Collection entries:

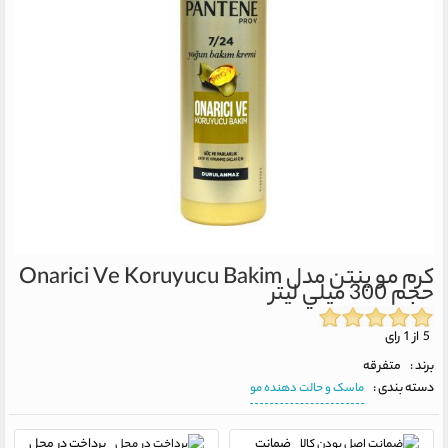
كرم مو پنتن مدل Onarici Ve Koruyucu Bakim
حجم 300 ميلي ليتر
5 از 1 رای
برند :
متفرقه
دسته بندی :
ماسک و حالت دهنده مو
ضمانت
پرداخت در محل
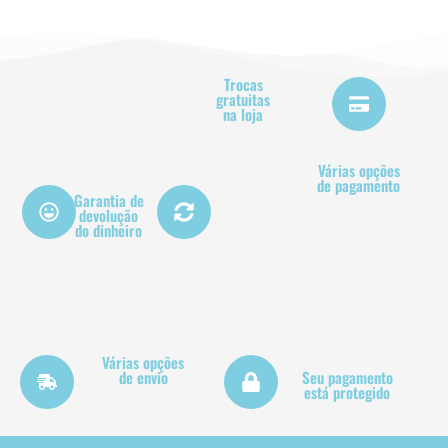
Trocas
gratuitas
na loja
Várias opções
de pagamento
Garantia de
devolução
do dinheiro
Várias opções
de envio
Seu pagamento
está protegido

TO DO: Write out the data above exactly as it appears, but without any image.

FINISHED EXERCISE:
كرم مو پنتن مدل Onarici Ve Koruyucu Bakim
حجم 300 ميلي ليتر
5 از 1 رای
برند :
متفرقه
دسته بندی :
ماسک و حالت دهنده مو
ضمانت
پرداخت در محل
Trocas
gratuitas
na loja
Várias opções
de pagamento
Garantia de
devolução
do dinheiro
Várias opções
de envio
Seu pagamento
está protegido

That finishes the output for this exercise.